A) It provides stronger consistency guarantees B) Locks are not held during user think-time C) It prevents all concurrency anomalies D) It eliminates the need for COMMIT statements


Answer Key

  1. C — Under CS, a share (S) lock is acquired on the current row and released when the cursor moves.

  2. D — Uncommitted Read (UR) allows reading data that has been modified but not yet committed.

  3. B — A deadlock is a circular dependency (A waits for B, B waits for A) that can never resolve. A timeout is simply waiting longer than the configured threshold.

  4. A — On LUW, escalation triggers when a single application's locks exceed MAXLOCKS percent of the total LOCKLIST memory.

  5. D — Repeatable Read (RR) locks all examined rows (including non-qualifying ones), preventing both non-repeatable reads and phantom inserts within the scanned range.

  6. B — The U lock prevents the classic deadlock where two transactions both hold S locks and try to upgrade to X. Only one transaction can hold U at a time, serializing the upgrade path.

  7. B — Currently Committed applies only to CS isolation. Under RS and RR, the reader must still wait because those levels require lock-based stability guarantees.

  8. C — RS holds share locks on all qualifying rows until COMMIT. Non-qualifying rows that were examined but did not meet the predicate are not locked (unlike RR).

  9. C — SKIP LOCKED DATA silently omits locked rows from the result set, allowing the query to proceed without waiting.

  10. C — NUMLKTS (Number of Locks per Tablespace) is the z/OS IRLM parameter that controls per-tablespace escalation. LOCKLIST and MAXLOCKS are LUW parameters.
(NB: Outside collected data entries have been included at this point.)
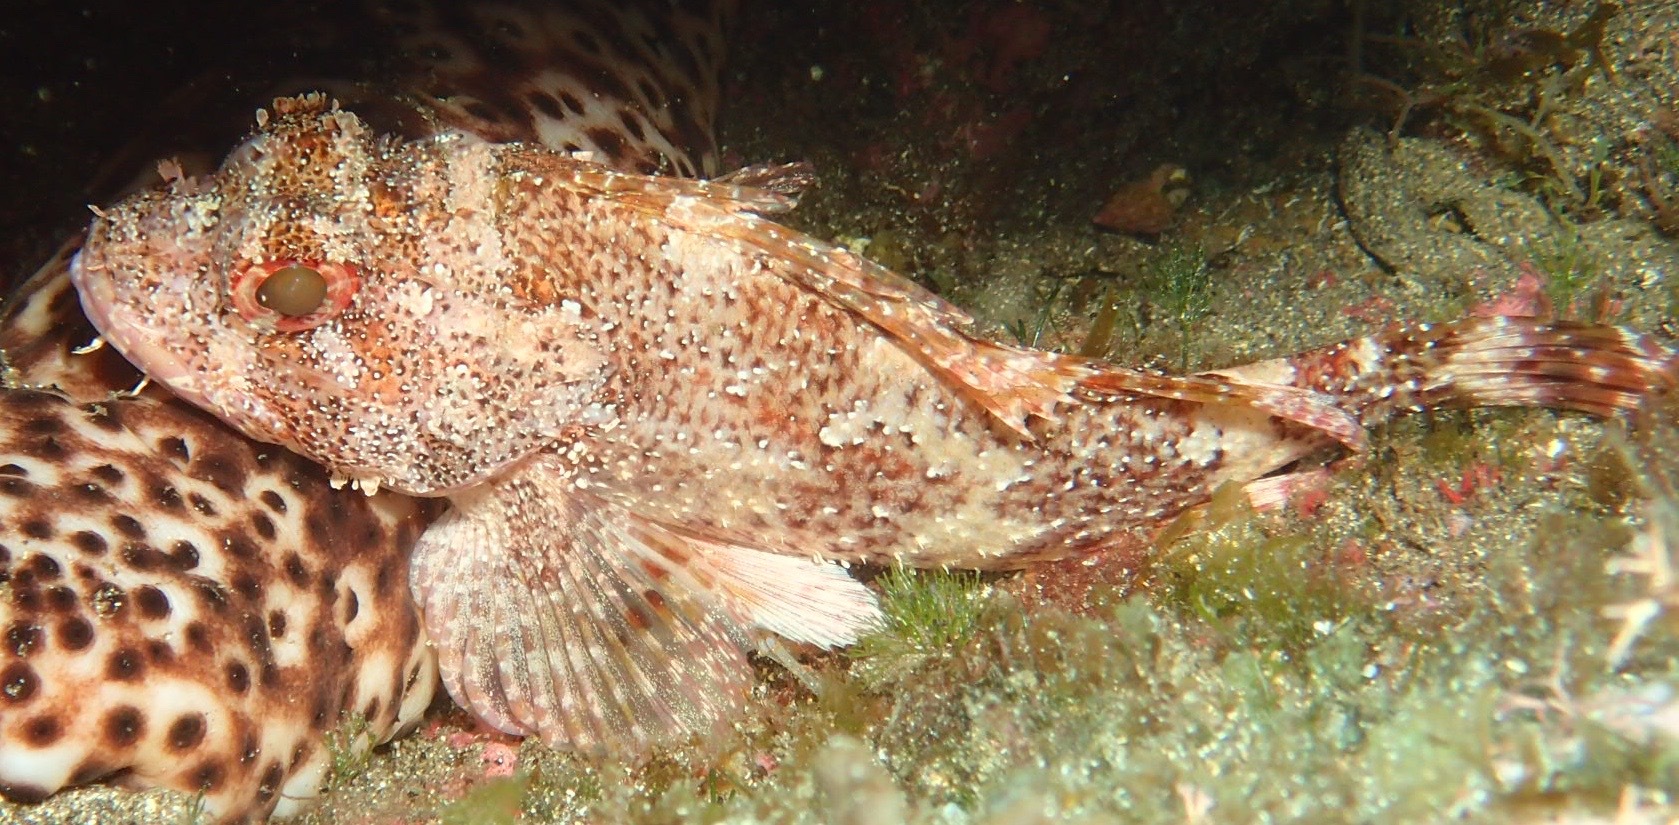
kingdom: Animalia
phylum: Chordata
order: Scorpaeniformes
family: Scorpaenidae
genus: Scorpaena
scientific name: Scorpaena maderensis
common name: Madeira rockfish
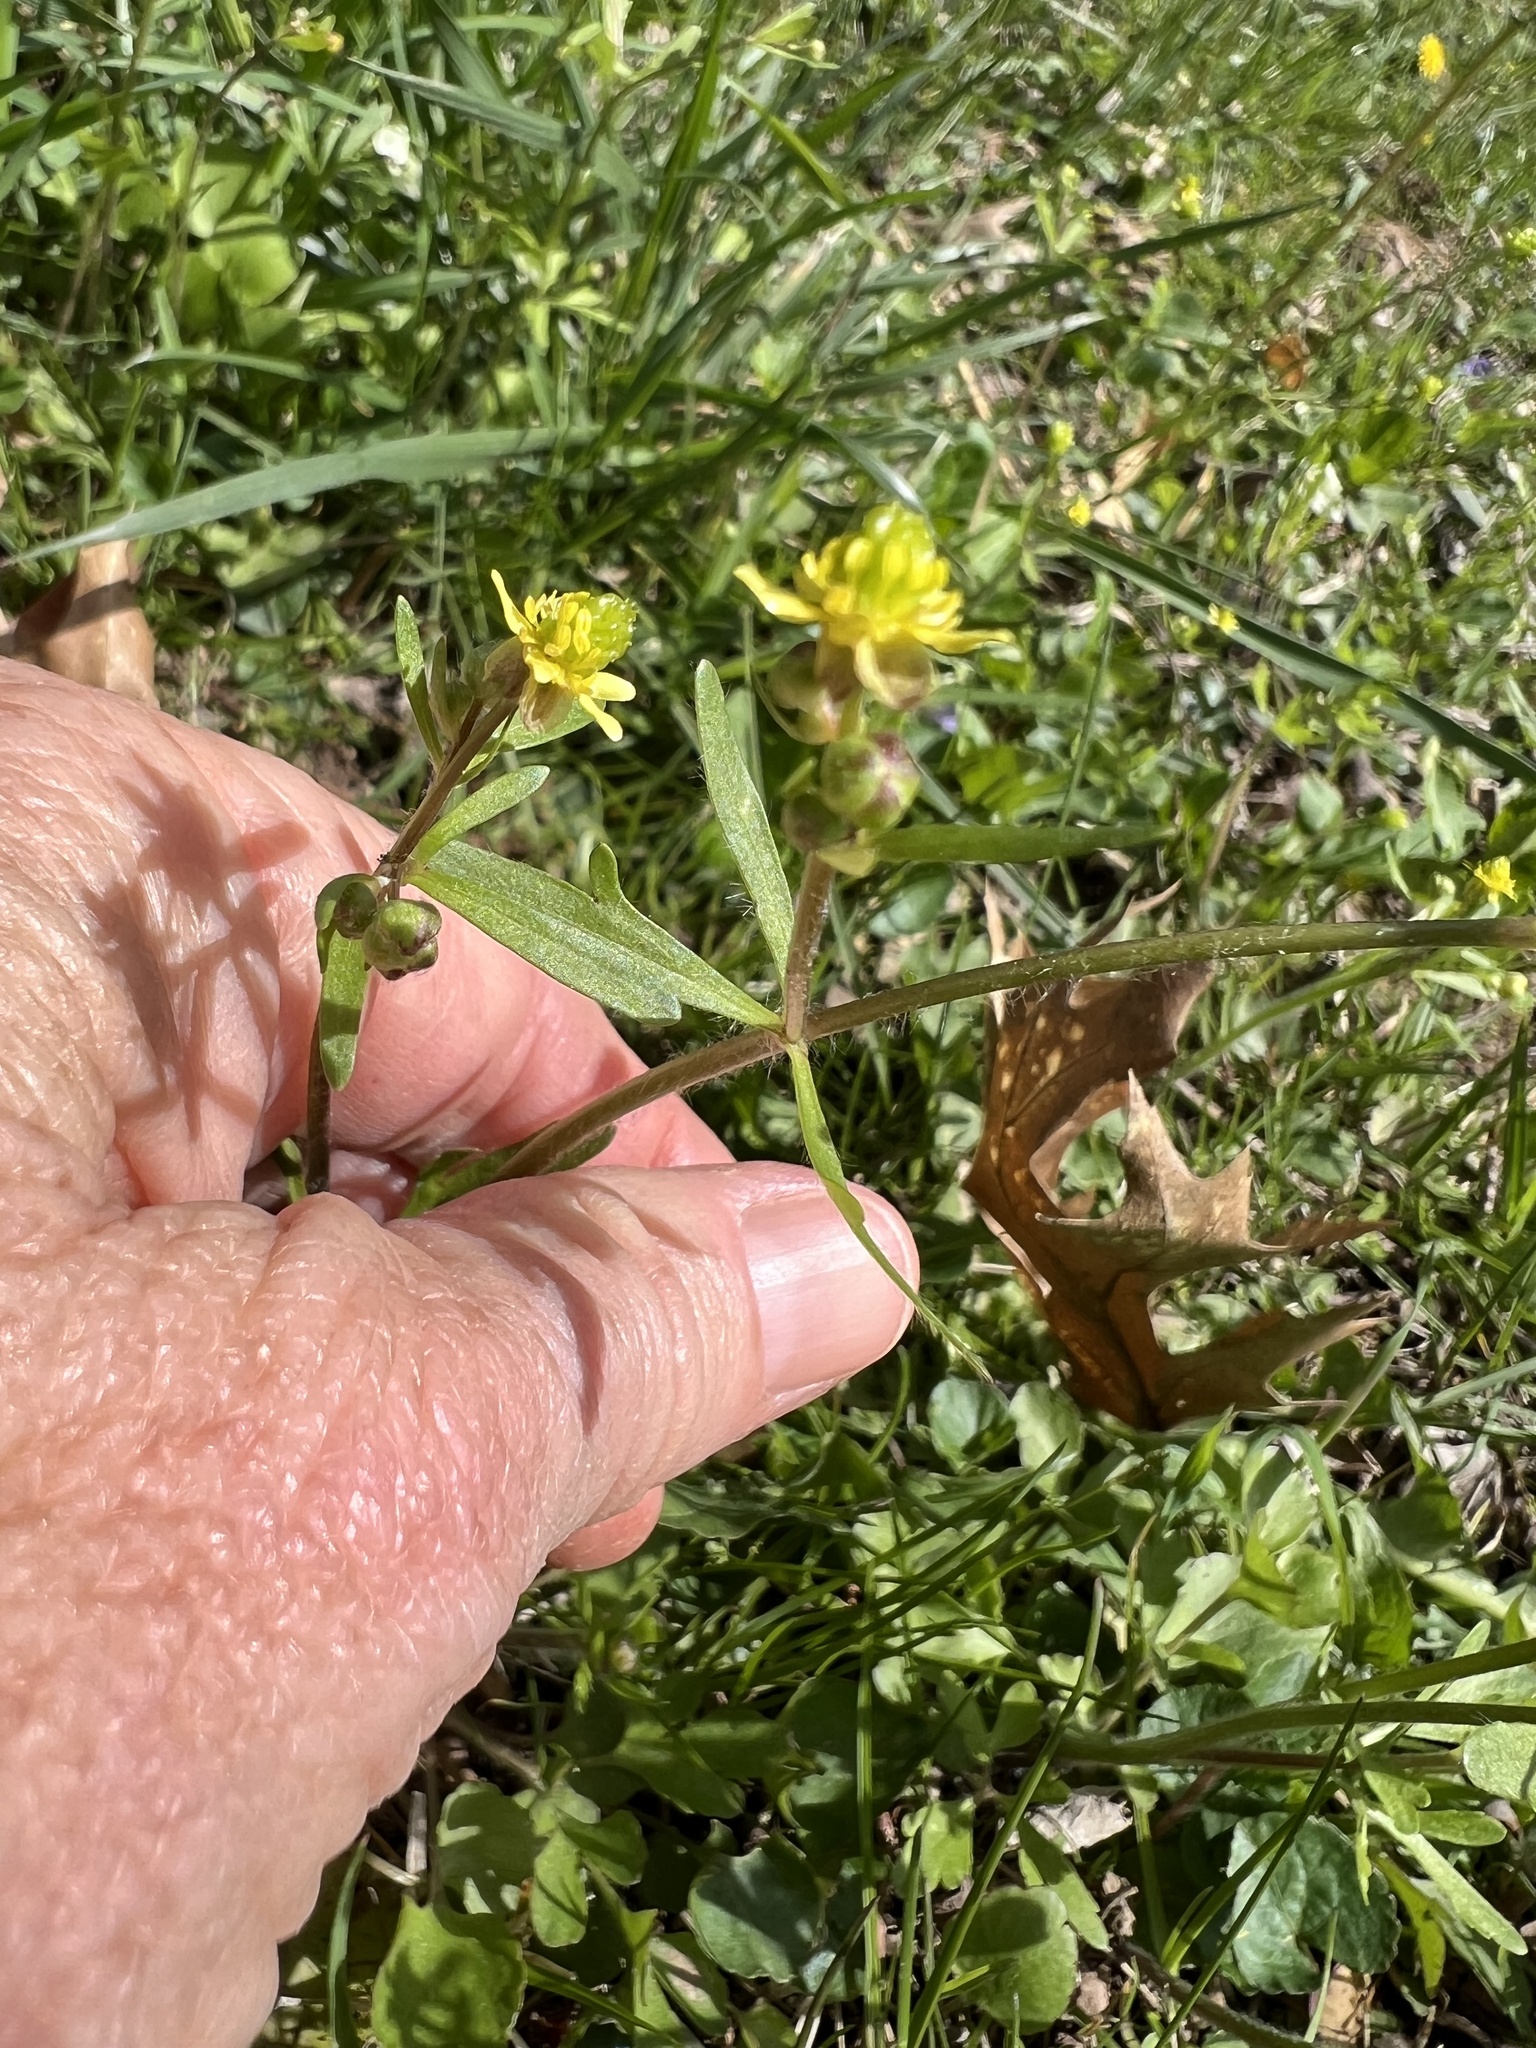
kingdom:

  11. C — RS (Read Stability) holds the share lock on read rows until COMMIT, ensuring the balance does not change. CS would release the lock when the cursor moves, allowing another transaction to modify the balance.

  12. C — Deadlock. Neither can upgrade because the other holds an S lock. S is compatible with S, but neither can get X while the other holds S. This is the classic upgrade deadlock that the U lock mode prevents.

  13. B — Committing frequently releases accumulated locks, keeping the total below the escalation threshold. RR would make escalation worse.

  14. C — LOCKTIMEOUT specifies the number of seconds a transaction will wait for a lock. DLCHKTIME is the deadlock detection interval.

  15. C — Under traditional CS (without Currently Committed), the reader waits for the writer to commit or roll back. With CC enabled, the reader would see the previously committed value.

  16. C — SQLCODE -911 with reason code 2 indicates a deadlock rollback. Reason code 68 indicates a timeout.

  17. B — IX signals intent to acquire exclusive (X) locks on individual rows within the table. It is a table-level intent lock that allows concurrent IX from other transactions.

  18. A — UR is appropriate because the dashboard shows approximate statistics, precision is not critical, and the query must never block OLTP transactions.

  19. B — Consistent lock ordering prevents circular waits, which is the definition of a deadlock. UR avoids locks but sacrifices consistency. Setting LOCKTIMEOUT to 0 resolves waits but does not prevent deadlocks.

  20. B — Optimistic locking does not hold database locks during user think-time (which can be seconds to minutes in a web application). This prevents long-held locks from blocking other users.